Restaurants and small grocers, still reeling from Bloomberg’s cigarette initiatives, are about to receive another blow. As Julia Levy reported in The New York Sun on August 18,the New York City Business Integrity Commission is set to raise price caps on garbage pickups, a move that is allegedly necessary to save sanitation companies. This threatens to elevate costs for businesses that create heavy organic waste, like bodegas and delis already operating on small profit margins.

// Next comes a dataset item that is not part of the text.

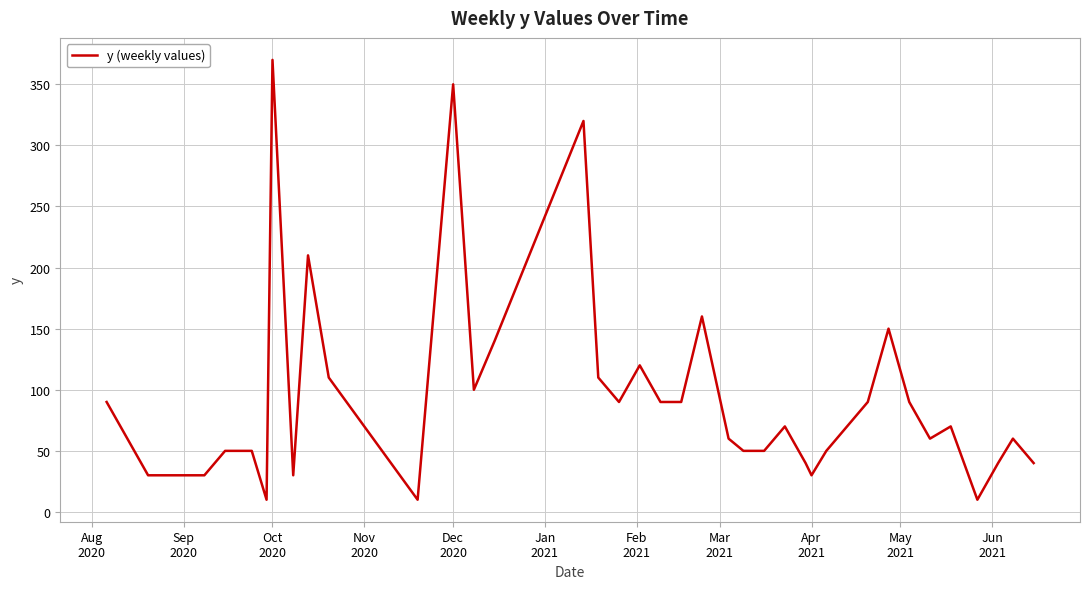

What is the maximum value shown in the chart?

370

The president of Manhattan, C. Virginia Fields, along with a handful of city council members, supports a simple solution to this problem. Garbage disposals, much like the ones found in kitchens, can grind this organic waste and send it to the sewers. This would not only relieve stores and restaurants of high disposal costs, but it would get their unsightly garbage off sidewalks, where it feeds disease-carrying rats.
Mayor Giuliani lifted a decades-old ban on domestic food waste disposals in 1997, with the blessing of the New York Department of Environmental Protection. But the same agency is balking at allowing businesses to shunt their organic waste below ground, arguing that the nitrogen content in the sewers would become environmentally dangerous, and could cost up to $12 million more a year in wastewater processing.
As these pages reported in August, by the DEP’s own estimation commercial food disposals would only increase nitrogen content in the sewers by 8.8%.Yet the $12 million in processing represents a 30% increase in cost. Given that when Giuliani pushed for domestic food disposals, the DEP performed a 21-month investigation, some clarification of these numbers is in order, especially since cities like Philadelphia already practice the new system.
If, as the DEP warns, the city is already suffering from spikes in nitrogen counts that threaten federal review, maybe it is time to retrofit the city’s waste treatment plants. Maybe the funding could be found by halting the plan to raid the taxpayers for $20 million to house lemurs in the Bronx Zoo. At least such a plan would help the owners of small businesses. In addition, such a plan would get the food garbage off the streets and begin the war on rats that Hizzoner has championed.